There followed a few seconds’ pause while the tubes warmed up. Over there, in strategic posts ten or twelve floors high, distant observers watched through field glasses that trembled in their hands.

The half-centimeter beam fountained into the shaft, polarized, directable. It spiked from the funnel’s maw, the axis of its whirling impulses parallel with the skeleton-sights lined upon the Vitons.

This frequency lay beyond even the Bjornsen vision-range, and the beam could not be seen. But its effect was startlingly visible. The leading luminosity of a prowling string of ten stopped in mid-air as if barred by an unseeable obstruction. It turned deeper in color, from bright blue to dark purple, almost instantaneously switched to orange of extreme brilliance, then popped into nothingness. It was gone so utterly and completely that its going shocked the army of hidden observers.

The remaining nine Vitons bobbed around undecidedly, and another stopped, went through the blue-purple-orange-obliteration cycle before the rest scattered at top speed. They bulleted straight upward, into the clouds.

Somebody was bellowing like a mad bull as Graham elevated the funnel and caught a third in full flight. Somebody howled an idiotic remark about it being more sporting to get ’em on the wing.

With the tail of his eye, he saw an enormous gout of yellow-white flame vomit from the general area of Broadway. The noise followed, then the air-blast. It rocked him in his seat. His lips closed firmly, the strange bellowing ceased, and he realized that he had been bawling himself hoarse.

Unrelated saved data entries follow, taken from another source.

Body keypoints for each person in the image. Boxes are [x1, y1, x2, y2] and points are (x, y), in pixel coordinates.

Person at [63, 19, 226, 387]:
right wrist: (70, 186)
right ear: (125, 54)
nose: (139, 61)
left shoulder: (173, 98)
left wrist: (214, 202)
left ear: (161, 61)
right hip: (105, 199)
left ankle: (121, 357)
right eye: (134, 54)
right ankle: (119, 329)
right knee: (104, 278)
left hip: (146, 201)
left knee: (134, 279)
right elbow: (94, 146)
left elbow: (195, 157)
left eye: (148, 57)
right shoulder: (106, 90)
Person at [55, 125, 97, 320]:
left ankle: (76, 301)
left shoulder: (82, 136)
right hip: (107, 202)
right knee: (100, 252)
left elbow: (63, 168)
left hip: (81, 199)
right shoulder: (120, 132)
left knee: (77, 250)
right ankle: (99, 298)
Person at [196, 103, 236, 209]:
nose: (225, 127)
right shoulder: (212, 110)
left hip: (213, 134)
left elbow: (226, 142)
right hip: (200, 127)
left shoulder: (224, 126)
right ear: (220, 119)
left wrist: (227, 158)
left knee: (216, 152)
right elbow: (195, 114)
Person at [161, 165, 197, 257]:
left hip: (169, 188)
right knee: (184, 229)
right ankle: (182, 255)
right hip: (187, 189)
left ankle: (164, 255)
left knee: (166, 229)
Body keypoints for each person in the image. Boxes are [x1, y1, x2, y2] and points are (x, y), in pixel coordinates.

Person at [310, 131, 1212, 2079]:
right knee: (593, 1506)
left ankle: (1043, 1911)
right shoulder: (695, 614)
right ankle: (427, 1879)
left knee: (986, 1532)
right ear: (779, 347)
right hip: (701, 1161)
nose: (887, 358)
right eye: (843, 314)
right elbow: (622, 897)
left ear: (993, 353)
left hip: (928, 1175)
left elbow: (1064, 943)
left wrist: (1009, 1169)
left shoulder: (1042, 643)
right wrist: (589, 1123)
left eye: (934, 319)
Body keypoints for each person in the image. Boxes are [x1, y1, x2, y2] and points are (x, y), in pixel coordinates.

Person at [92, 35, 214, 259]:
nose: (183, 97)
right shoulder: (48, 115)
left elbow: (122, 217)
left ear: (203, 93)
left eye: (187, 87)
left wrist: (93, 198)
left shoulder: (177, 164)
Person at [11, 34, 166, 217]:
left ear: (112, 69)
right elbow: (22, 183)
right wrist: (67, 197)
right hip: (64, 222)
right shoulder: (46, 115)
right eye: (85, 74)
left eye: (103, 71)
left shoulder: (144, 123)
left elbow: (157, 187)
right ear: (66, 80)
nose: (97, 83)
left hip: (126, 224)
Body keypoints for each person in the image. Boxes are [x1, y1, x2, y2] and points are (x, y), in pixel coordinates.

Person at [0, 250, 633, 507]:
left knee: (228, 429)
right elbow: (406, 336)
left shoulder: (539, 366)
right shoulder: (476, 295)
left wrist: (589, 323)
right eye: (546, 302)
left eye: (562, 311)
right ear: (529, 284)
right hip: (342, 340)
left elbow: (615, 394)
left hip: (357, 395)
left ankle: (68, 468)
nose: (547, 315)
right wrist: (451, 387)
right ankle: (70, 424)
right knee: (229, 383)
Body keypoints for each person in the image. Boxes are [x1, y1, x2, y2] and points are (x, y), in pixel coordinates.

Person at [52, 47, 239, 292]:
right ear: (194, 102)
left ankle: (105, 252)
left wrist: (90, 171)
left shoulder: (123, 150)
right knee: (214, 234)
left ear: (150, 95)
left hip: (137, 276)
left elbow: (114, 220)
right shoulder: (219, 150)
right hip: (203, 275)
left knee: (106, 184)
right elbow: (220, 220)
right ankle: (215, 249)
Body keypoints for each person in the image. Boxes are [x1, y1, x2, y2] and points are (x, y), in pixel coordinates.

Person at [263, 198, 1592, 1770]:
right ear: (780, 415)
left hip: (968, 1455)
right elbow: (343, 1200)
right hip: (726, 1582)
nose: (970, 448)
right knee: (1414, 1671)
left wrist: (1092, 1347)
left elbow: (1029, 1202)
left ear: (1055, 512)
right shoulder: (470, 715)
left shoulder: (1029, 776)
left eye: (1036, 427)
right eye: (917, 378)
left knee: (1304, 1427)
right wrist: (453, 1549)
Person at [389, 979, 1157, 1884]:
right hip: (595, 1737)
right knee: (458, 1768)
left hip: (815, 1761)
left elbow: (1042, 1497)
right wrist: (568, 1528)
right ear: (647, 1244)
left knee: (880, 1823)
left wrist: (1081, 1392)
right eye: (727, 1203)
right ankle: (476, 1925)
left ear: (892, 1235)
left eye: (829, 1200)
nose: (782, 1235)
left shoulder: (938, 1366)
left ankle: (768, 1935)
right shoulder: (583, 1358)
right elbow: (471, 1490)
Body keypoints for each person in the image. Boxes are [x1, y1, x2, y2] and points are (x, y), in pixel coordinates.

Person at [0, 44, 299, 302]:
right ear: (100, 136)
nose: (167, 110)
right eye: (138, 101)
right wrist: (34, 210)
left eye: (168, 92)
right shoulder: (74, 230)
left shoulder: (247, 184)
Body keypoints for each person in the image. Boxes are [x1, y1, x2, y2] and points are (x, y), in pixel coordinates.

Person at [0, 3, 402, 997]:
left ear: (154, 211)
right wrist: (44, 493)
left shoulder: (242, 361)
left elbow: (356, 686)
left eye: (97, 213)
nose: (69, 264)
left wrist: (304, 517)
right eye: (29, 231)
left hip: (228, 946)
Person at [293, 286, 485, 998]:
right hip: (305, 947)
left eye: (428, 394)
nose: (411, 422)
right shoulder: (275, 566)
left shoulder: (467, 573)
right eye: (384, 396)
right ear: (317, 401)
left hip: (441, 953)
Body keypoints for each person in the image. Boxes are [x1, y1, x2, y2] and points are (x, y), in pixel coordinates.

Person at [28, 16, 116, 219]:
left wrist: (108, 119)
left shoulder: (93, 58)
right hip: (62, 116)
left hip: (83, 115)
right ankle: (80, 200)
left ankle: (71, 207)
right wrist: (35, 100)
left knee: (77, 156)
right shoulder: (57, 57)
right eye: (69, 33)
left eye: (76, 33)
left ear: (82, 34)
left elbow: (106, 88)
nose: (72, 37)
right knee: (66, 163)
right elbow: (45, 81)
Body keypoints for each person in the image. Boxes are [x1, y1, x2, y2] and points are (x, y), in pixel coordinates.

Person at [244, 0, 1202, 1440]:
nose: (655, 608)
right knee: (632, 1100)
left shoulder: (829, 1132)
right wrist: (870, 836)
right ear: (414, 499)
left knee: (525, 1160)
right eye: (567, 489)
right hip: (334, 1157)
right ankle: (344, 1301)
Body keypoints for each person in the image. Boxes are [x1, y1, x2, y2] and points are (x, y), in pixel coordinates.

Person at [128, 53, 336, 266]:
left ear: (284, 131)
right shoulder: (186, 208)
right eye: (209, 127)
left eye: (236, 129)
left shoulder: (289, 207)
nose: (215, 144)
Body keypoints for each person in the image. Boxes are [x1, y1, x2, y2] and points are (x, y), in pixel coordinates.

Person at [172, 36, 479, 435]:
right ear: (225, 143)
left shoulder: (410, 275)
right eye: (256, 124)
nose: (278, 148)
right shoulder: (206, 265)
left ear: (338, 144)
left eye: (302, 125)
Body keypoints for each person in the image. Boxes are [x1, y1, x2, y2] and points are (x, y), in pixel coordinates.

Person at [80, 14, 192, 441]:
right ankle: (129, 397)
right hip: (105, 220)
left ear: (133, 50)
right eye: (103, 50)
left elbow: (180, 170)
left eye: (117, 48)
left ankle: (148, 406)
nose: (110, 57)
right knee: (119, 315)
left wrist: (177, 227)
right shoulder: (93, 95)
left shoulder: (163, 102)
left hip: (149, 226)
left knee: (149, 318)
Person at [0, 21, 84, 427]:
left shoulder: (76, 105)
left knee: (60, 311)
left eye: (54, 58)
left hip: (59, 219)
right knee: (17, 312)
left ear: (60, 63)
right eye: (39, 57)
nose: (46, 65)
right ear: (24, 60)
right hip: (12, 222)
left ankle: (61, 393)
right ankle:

Some sixth sense—probably his extrasensory perception—made him whirl his assembly around. He spun dizzily behind the impeller casing, caught a line of spheres rushing him from the south.

He started yelling again as the leader went deep purple. The following luminosities slowed so suddenly that he fancied they had feet, braced forward, and still skidding. Their velocity was too great for that. They crashed headlong into their stricken fellow at the moment it flared into an eye-searing orange.

“One for Mayo!” he hollered, jigging on his seat. “One for Webb! One for Beach, you dirty, stinking gobs of parasitic lousery! Another for Farmiloe, and the whole damn lot of you for Bjornsen!”

Ceasing his insane howls, he watched the results of the aerial collision. For the space of a single heartbeat, the wildly whirling conglomeration of energy maintained enlarged but spherical form in the astounded heavens. Then it exploded with a terrible roar.